At oral arguments this past February, Justice Brett Kavanaugh did not participate because he had sat on the D.C. Circuit when it considered rehearing the case before the full appellate court. Sudan urged the Supreme Court to create a new rule requiring Congress to provide a “super-clear statement” when it wishes to authorize the use of punitive damages. 

“We decline this invitation,” Gorsuch wrote. “It’s true that punitive damages aren’t merely a form a compensation but a form of punishment, and we don’t doubt that applying new punishments to completed conduct can raise serious constitutional questions.”

In a statement Monday, Gibson Dunn attorney Matthew McGill said that the 1998 bombings devastated his clients, victims of the attacks and their families.

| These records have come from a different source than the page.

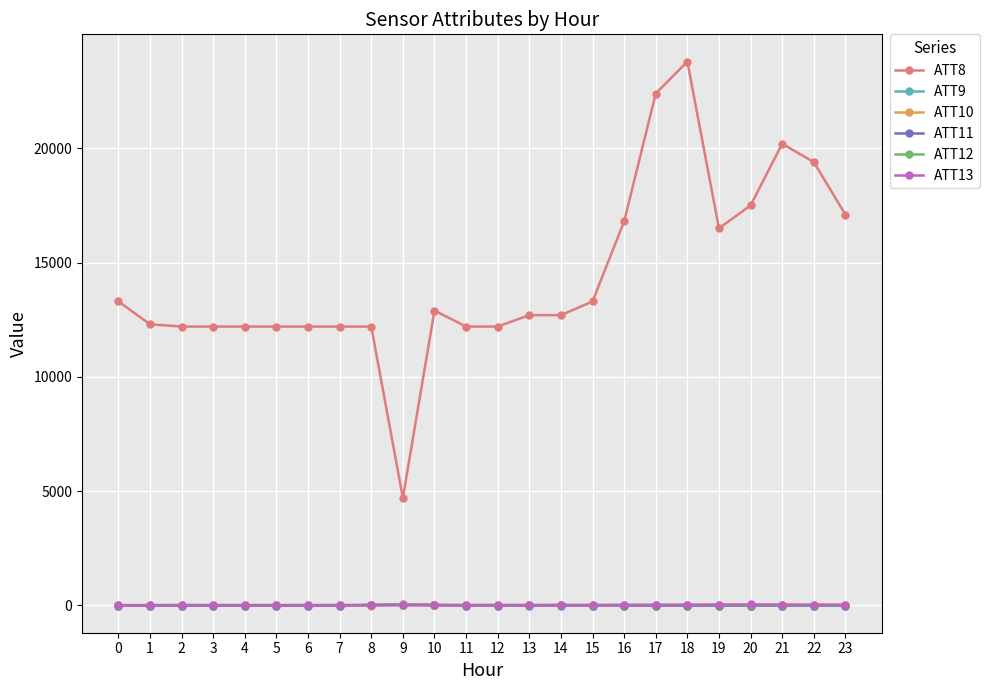

True or false: ATT8 and ATT12 intersect in this chart.

False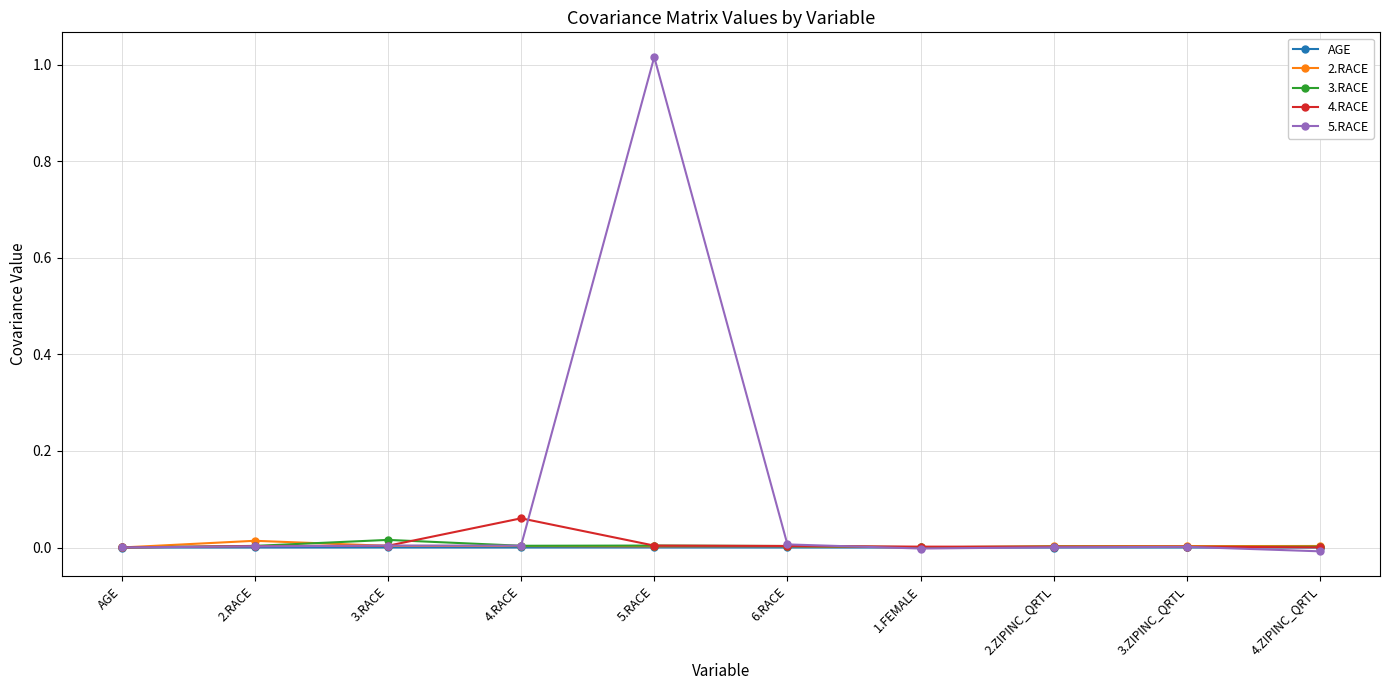

The value of 4.RACE at 5.RACE is 0.0. True or false?

True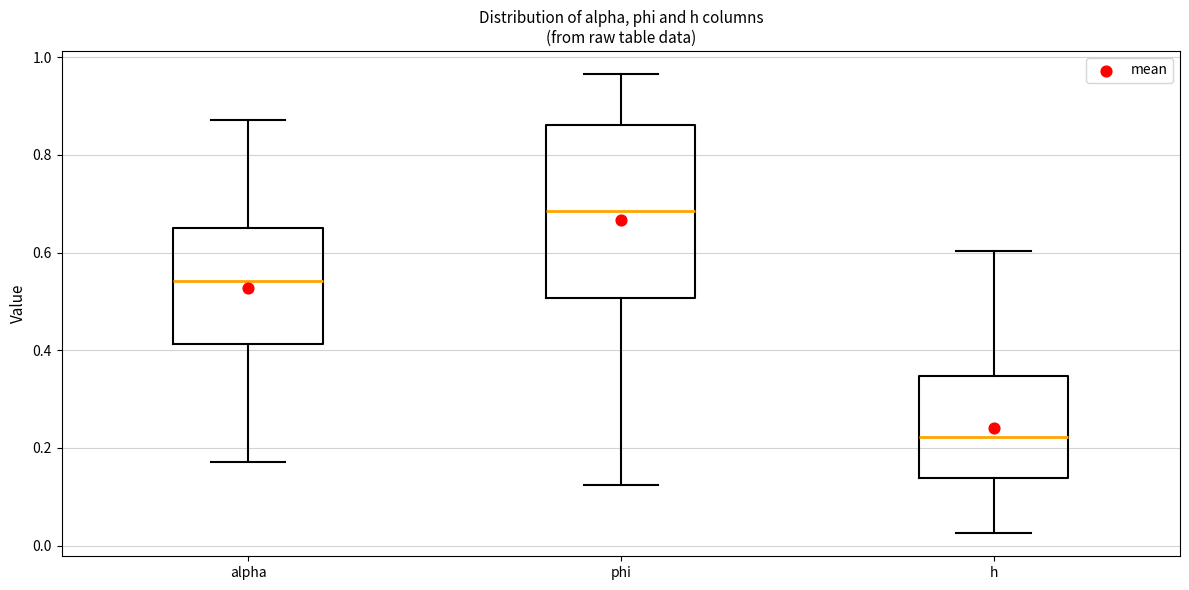

Where is the lower edge of the box for h on the y-axis? The values are not printed on the chart, so give them approximately, as read against the axis.

0.14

“It’s hard to imagine an act more deserving of punitive damages, and we are deeply gratified that the Supreme Court has validated our clients’ right to receive this measure of compensation,” McGill said in a statement. “We are hopeful that this soon will lead Sudan to reach a just and equitable resolution with its victims.”

At oral arguments, McGill had argued that the waiver Congress carved out of the 2008 FSIA amendments for Iraq showed that it intended the law to apply retroactively.

Gorsuch said Monday that Sudan should have challenged the law’s constitutionality, rather than refuse to hand over damages.

Representing Sudan, White Case attorney Christopher Curran said Monday that his client “expresses sympathy for the victims of the acts of terrorism at issue, but reaffirms that it was not involved in any wrongdoing in connection with those acts."

Monday's ruling is sure to implicate other cases that have sprung from the Justice Against Sponsors of Terrorism Act, said Jerry Goldman, an attorney for victims of the 9/11 terrorist attacks.

“I believe that it reflects the longstanding congressional intent, reaffirmed in enactment of JASTA in 2016, that a nation state which kills and injures individuals in violation of fundamental international law should not just be obligated to pay compensation to those harmed, but needs to pay punitive damages, in order to deter them, and others, from doing similar acts in the future,” Goldman said in a statement.